North Korea has called on its southern neighbour to cancel annual war games with the US military, the KCNA news agency has reported.

The war exercises – known as Key Resolve and Foal Eagle – which are held from the end of February till the middle of April, have been a major source of contention for Pyongyang.

On Thursday, Pyongyang’s National Defense Commission said in a policy bureau spokesman’s statement that dialogue between the two Koreas about security on the peninsula “can never be compatible” with war games that are designed to wage war.

Seoul said its exercises were of a defensive nature.

The statement came a day after the two Koreas decided to hold family reunions later this month – the first in more than three years – as a confidence-building measure that potentially could lead to greater dialogue.

Last year, relations between the two Koreas significantly deteriorated after Pyongyang announced it was terminating the 61-year-old armistice  with Seoul.

North and South Korea are not technically “at peace” since no peace treaty was signed following the Korean War in 1953. The Demilitarized Zone between the countries is the most heavily armed border in the world.

Last year, Pyongyang threatened the US with a preemptive nuclear strike amid warnings of retaliatory countermeasures if the US and South Korea went ahead with the drills.

It then placed its strategic rocket forces on standby to strike US and South Korean targets.

North Korea also carried out its third nuclear test in February, prompting a fresh UN Security Council sanctions resolution against the impoverished state led by Kim Jong-un, the 30-year-old grandson of its founder.

In previous announcements, North Korea has said ending the exercises was a precondition to reopening diplomatic channels to resume talks with the US and its southern neighbor.

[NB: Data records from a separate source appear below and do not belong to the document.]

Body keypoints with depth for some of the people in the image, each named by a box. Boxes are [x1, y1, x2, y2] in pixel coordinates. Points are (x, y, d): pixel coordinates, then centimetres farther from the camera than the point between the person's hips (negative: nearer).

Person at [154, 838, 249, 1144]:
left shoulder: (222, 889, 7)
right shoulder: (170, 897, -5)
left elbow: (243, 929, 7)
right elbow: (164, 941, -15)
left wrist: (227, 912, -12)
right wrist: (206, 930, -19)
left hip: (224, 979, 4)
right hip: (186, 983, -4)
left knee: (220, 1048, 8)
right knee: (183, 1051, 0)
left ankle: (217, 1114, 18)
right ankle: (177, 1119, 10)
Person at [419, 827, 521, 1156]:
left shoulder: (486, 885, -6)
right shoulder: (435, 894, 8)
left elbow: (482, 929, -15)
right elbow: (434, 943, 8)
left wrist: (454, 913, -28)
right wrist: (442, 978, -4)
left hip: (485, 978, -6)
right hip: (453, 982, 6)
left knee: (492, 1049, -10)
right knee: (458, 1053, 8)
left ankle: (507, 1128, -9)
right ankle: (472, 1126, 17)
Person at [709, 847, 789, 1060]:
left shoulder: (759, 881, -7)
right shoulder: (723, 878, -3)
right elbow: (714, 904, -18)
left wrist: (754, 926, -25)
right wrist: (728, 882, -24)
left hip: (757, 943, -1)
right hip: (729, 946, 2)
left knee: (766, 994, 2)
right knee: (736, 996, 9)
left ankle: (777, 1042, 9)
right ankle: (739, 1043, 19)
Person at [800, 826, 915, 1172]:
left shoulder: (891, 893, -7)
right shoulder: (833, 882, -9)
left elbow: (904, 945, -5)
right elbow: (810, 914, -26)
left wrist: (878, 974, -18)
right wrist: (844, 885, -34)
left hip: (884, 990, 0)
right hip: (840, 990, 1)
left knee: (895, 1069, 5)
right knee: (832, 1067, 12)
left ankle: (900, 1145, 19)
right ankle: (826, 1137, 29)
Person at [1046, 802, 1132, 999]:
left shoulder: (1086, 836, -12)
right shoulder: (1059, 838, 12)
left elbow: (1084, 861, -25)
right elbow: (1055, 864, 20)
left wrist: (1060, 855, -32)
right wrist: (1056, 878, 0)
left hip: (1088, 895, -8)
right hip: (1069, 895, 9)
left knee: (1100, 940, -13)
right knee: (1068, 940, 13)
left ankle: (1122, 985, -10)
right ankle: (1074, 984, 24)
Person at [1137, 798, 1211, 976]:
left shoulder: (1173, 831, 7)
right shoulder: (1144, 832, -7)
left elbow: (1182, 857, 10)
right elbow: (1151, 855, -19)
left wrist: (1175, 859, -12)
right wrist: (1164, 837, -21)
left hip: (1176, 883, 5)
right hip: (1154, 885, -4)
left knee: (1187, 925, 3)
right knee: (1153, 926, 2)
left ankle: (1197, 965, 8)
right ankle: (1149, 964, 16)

But in June, following a recent failed effort to revive direct talks with its southern neighbour, North Korea signaled it was ready to participate in high-level regional security talks with Washington.

While South Korea has offered to talk to its northern rival in previous months, there has not been any official US response to Pyongyang’s overtures.

Last month, US Defense Secretary Chuck Hagel said that North Korea remained one of the most critical US security challenges in Northeast Asia as it continued to pursue nuclear capabilities and develops long-range ballistic missiles.

The Pentagon has also said that its development of long-range ballistic missile programs – including the December 2012 Taepodong-2 missile launch and the April 2012 display of a new road-mobile intercontinental ballistic missile – demonstrate its threat to regional stability and US national security.

Meanwhile, ties between the two Koreas have stabilised since last year’s increased tension and war rhetoric.

On December 31, North Korean leader Kim Jong-un called on his southern neighbour to work toward improved relations.

Five days later, South Korea’s President Park Geun-hye said one way to do that would be to resume a programme to reunite families in both countries.

In early September, the two Koreas reached an agreement to fully reopen the Kaesong industrial complex, which was shut down in April after tensions between Pyongyang, Seoul and Washington peaked over the former’s launching of upgraded missiles and the latter holding joint military exercises.

The Kaesong Industrial Complex was established in 2004 as an attempt to bring the two Koreas closer through cross-border cooperation and employing 53,000 North Korean workers.